Permanent Representative of Ukraine to the international organizations in Vienna
- In office 2010–2019
- Preceded by: Volodymyr Yelchenko

Ambassador of Ukraine to Lithuania
- In office 15 April 2008 – 2010
- Preceded by: Borys Klimchuk
- Succeeded by: Serhiy Popyk (acting)

Personal details
- Born: March 3, 1968 (age 58) Korosten, Zhytomyr Oblast, Ukrainian SSR, Soviet Union (now Ukraine)
- Children: 2
- Alma mater: Taras Shevchenko National University of Kyiv

= Ihor Prokopchuk =

Ukrainian diplomat

Ihor Vasyliovych Prokopchuk (Ігор Васильович Прокопчук; 3 March 1968) is a Ukrainian diplomat.

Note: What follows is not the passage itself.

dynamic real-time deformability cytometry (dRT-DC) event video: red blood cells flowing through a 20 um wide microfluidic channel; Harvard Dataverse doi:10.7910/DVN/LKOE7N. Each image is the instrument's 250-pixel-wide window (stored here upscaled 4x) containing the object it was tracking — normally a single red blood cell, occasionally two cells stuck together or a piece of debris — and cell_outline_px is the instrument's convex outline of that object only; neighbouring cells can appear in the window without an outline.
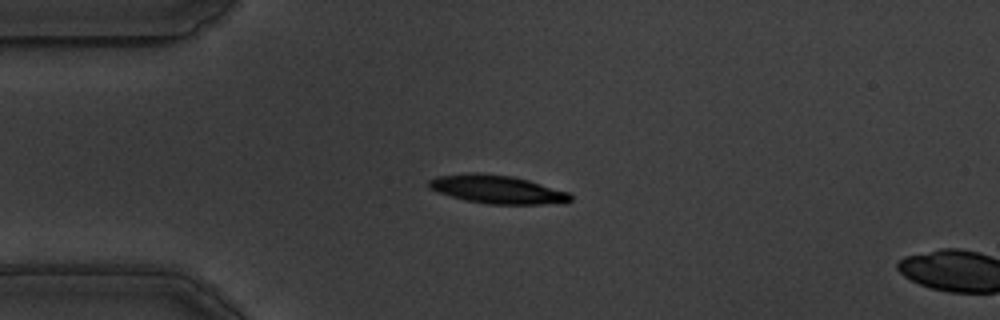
{"species": "common noctule bat (a hibernating species)", "species_latin": "Nyctalus noctula", "temperature_condition": "warm", "stored_images_in_passage": 44, "camera_frame_rate_fps": 3000, "um_per_image_px": 0.085, "animal": {"sex": "male", "body_mass_g": 19.5, "forearm_length_mm": 54.6}, "frame": {"image": 1, "passage_image": 1, "time_ms": 0.0, "image_size_px": [1000, 320], "cell_outline_px": [[572, 200], [568, 204], [488, 204], [464, 200], [428, 188], [428, 180], [436, 176], [468, 172], [476, 172], [512, 176], [528, 180], [568, 192], [572, 196]], "centroid_in_image_um": [42.28, 16.1], "position_along_channel_um": 42.7, "area_um2": 23.58}}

==Early life and education==
Prokopchuk graduated from Taras Shevchenko National University of Kyiv in 1992.

==Career==
He started his diplomatic career in 1992 as an attaché at the Department of Information, Ukrainian Ministry of Foreign Affairs.

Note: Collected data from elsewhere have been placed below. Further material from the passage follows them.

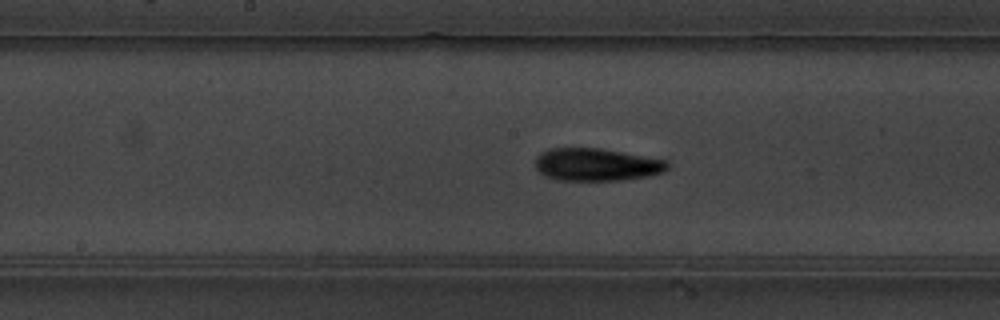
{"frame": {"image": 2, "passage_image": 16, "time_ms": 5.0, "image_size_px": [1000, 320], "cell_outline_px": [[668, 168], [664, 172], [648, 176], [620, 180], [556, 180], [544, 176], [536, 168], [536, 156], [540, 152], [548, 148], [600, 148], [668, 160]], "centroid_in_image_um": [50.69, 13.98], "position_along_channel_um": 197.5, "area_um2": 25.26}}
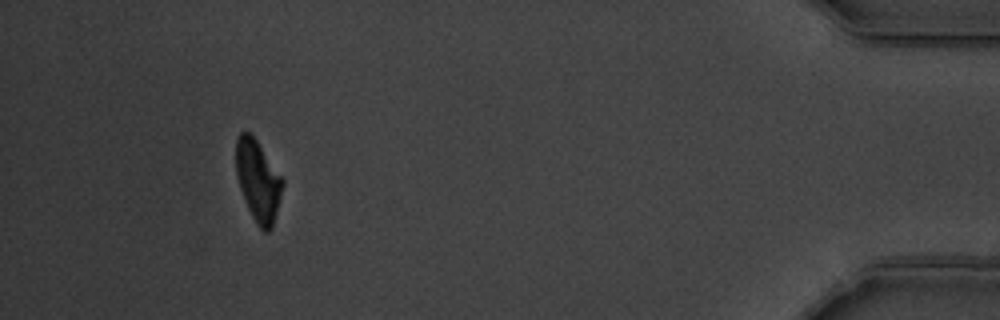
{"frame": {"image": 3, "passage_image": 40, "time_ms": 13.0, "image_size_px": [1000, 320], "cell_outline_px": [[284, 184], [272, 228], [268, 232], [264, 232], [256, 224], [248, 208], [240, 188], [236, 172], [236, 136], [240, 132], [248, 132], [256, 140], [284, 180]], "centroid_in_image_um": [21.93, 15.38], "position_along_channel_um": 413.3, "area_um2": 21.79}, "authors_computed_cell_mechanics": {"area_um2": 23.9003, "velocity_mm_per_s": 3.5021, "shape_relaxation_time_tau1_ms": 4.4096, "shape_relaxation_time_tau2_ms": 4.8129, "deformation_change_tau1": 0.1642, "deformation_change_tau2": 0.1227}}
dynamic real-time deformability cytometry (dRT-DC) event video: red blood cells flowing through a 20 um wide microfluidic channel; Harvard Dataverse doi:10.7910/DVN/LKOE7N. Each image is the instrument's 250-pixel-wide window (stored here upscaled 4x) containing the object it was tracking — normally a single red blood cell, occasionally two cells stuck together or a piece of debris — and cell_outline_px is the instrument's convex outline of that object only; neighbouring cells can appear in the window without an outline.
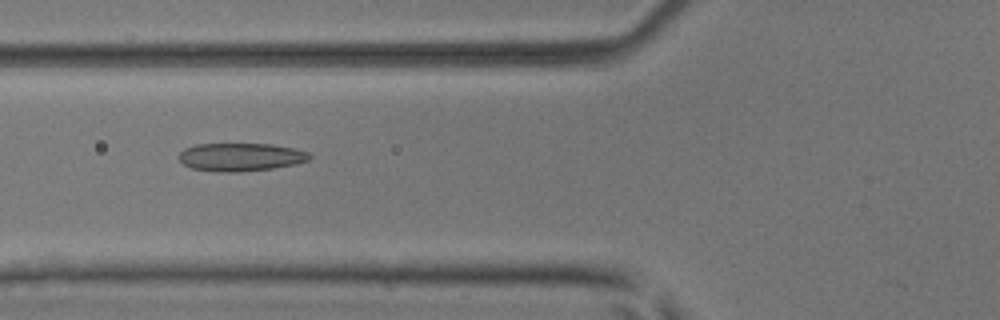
{"species": "common noctule bat (a hibernating species)", "species_latin": "Nyctalus noctula", "temperature_condition": "room temperature", "stored_images_in_passage": 6, "camera_frame_rate_fps": 3000, "um_per_image_px": 0.085, "animal": {"sex": "male", "body_mass_g": 17.9, "forearm_length_mm": 54.2}, "frame": {"image": 1, "passage_image": 6, "time_ms": 1.667, "image_size_px": [1000, 320], "cell_outline_px": [[312, 156], [308, 160], [296, 164], [272, 168], [240, 172], [220, 172], [192, 168], [184, 164], [180, 160], [180, 152], [184, 148], [196, 144], [272, 144], [292, 148], [308, 152]], "centroid_in_image_um": [20.46, 13.34], "position_along_channel_um": 105.3, "area_um2": 21.27}}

From 2008 until 2010 he was Ambassador of Ukraine to Lithuania.

Permanent Representative of Ukraine to the international organizations in Vienna since 2010, he is the head of the Permanent Mission of Ukraine to the OSCE.

==Personal life==
Ihor Prokopchuk is the younger brother of Russian police officer and major general Alexander Prokopchuk, who served as Vice President of Interpol for Europe from 10 November 2016 until 18 October 2019.